JUSTIN HEINRICH KNECHT (1752 - 1817)
Born in Biberach in 1752, the son of a Kantor, Justin Heinrich Knecht was first taught by his father and continued his education in his home town, with lessons in organ, keyboard, violin and singing. He received early encouragement from Christoph Martin Wieland, born near Biberach and intermittently resident there until settling in Weimar, where Goethe was coming to prominence. Like Wieland, Knecht was influenced by the artistic tastes of Graf Stadion zu Warthausen-Biberach, at whose court he broadened his musical knowledge, getting to know the work of leading contemporary composers. At Esslingen, where Knecht continued his studies, he met Christian Friedrich Daniel Schubart, whose literary and musical tastes had a strong influence on him, introducing him, in particular, to the work of Klopstock and the cultural interests of the court in Württemberg, where Schubart was to be imprisoned for ten years. Knecht subsequently returned to Biberach, taking up duties as a teacher at the Lutheran School there and in the church. He was able to organise concerts in Biberach and to write and compose for the theatre, and contribute to educational literature with books on music theory. In 1792 he resigned in order to devote himself to work as an organist and director of music at the shared Church of St Martin. In 1806 he left Biberach, hoping to find a position at the court in Suttgart as Court Composer or Court Kapellmeister. His efforts, however, eventually brought him the post of director of the orchestra, which he abandoned after eighteen months, returning to his employment as organist at Biberach, and remaining there, active in the musical life of the city, until his death in 1817.

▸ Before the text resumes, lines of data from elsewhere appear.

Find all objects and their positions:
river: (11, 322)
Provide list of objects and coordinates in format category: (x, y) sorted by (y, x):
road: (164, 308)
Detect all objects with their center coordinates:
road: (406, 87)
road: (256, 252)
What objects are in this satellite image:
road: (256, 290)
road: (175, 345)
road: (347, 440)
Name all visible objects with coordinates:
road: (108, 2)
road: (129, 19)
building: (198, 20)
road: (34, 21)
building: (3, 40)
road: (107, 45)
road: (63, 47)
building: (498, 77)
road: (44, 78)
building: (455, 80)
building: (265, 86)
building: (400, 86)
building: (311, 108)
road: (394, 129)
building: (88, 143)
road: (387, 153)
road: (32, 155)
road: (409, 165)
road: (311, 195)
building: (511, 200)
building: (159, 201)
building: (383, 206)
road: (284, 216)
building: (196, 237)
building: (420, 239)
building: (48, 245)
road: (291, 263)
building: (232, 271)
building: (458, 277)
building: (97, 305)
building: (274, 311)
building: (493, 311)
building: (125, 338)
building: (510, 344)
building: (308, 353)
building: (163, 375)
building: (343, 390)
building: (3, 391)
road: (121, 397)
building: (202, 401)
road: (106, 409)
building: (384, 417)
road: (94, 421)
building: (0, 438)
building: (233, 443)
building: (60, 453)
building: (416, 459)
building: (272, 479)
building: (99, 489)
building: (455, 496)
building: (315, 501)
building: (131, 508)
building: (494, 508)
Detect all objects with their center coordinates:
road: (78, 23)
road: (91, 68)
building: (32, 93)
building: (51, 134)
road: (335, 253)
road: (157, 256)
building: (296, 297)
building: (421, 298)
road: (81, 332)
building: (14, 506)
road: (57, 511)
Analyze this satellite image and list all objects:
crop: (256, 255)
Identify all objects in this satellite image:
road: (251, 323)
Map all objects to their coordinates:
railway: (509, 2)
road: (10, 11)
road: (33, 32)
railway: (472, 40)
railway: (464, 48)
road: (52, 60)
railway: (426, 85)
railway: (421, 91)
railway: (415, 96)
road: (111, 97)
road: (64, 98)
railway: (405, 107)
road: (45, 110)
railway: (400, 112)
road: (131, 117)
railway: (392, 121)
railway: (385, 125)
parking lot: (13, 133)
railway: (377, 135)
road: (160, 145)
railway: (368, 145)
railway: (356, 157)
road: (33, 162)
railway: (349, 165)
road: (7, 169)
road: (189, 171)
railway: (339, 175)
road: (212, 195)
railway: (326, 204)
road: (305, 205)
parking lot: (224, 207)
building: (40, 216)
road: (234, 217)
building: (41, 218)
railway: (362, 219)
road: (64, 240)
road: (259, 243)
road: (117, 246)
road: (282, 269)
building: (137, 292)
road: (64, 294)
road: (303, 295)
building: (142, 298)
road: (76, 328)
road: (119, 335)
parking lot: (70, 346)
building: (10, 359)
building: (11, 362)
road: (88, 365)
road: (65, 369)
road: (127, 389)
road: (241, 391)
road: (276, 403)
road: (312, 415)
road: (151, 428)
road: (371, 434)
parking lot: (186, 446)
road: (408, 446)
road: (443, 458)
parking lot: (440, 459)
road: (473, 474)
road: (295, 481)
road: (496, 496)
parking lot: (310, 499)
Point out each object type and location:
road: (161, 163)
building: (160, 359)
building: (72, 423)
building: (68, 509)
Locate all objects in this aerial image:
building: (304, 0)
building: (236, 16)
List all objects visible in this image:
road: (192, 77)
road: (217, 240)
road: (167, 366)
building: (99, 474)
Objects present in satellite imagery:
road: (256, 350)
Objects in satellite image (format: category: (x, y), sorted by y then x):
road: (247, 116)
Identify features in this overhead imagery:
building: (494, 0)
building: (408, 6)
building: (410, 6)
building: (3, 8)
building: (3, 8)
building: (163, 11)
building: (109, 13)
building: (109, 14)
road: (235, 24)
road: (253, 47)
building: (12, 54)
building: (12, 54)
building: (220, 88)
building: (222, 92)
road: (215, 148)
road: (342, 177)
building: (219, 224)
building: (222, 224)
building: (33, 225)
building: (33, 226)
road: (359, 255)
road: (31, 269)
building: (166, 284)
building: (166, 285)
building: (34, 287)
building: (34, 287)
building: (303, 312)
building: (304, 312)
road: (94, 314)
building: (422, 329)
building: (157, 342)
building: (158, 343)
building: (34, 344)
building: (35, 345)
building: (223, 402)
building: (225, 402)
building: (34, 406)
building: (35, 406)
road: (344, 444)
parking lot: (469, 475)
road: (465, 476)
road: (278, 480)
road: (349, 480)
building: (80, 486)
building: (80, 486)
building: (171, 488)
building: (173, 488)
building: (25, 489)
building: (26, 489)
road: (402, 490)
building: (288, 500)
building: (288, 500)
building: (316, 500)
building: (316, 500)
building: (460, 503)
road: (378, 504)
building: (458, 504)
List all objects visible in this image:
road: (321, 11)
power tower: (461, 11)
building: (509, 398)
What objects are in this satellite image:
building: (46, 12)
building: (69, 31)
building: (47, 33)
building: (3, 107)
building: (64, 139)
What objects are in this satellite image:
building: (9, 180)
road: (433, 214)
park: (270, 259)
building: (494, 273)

Knecht’s activities as teacher, church musician and man of the theatre are reflected in his compositions and writings. For the theatre, principally in Biberach, he wrote operas, Singspiel and incidental music, for the church settings of psalms and canticles, music and pedagogical works for the organ, chamber music and works for keyboard. His orchestral compositions include Le Portrait musical de la Nature ou Grande Simphonie. This last was written in 1784-1785, a pastoral symphony that, in the events it depicts, anticipates Beethoven’s Symphony No 6, written 24 years later.